Moreover, the learning strategies extracted with the use of process mining are helpful resources for optimizing future course designs and understanding how the course design impacted the students’ learning behaviour. The more insights we gain about the learning tactics and their relation to the course design, the better we can design future courses to achieve better student comprehension and fit with their learning preferences. As an example, the high rate of using the Video-Oriented tactic may be due to the high number of available videos in CDY. Therefore, the course design can be adjusted by supplementing more diverse resources, such as pre-lab reading, adding some programming lab notes, and making the exams or projects more interactive and attractive, so as to increase student engagement with assessments. Furthermore, informing students about their used learning strategies and other possible strategies that they can apply, can lead to better awareness and improvement of their learning approach. Also, teachers can consider students’ learning strategies for providing personalized feedback [22]. For example, identifying a student that is erratic or that is only focusing on projects can help teachers provide personalized suggestions.

5.1 Limitations and Future Directions

The learning tactics and strategies that can be detected with the use of EPM methods are limited to the kind of data collected on the learning platform. For a programming course, it would have been interesting to also consider the programming process, for example when attempting assignments. This was not possible in the case of CDY, but it is worth addressing in future research. Another promising avenue for future research is to combine self-declared information and trace data [24] for analysing students’ educational behaviour.

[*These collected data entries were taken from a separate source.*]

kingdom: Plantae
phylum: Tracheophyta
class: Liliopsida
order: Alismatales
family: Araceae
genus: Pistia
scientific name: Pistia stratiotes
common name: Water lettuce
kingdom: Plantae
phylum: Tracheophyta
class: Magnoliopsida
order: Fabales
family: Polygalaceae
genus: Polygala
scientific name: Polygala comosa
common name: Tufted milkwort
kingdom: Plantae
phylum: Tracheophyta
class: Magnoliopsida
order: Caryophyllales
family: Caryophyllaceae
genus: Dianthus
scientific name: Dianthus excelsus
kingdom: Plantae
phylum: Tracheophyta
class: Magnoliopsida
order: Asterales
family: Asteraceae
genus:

There is also a great opportunity to extend this work to investigate how student’s demographic features, such as gender, academic degree, and age, impact the selection of learning tactics and strategies. This is particularly interesting to examine for courses with diverse student populations, such as MOOCs.

Similarly to related work, in this study we assume that learning strategies are static. However, it is plausible that students change their learning strategy throughout a course. Future studies should relax this assumption and consider changes in learning strategies over time.

Finally, we see great value in comparing learning strategies before and after the outbreak of the Covid-19 pandemic. An interesting methodological question is to what extend the method by Matcha et al. [19] enables such comparisons.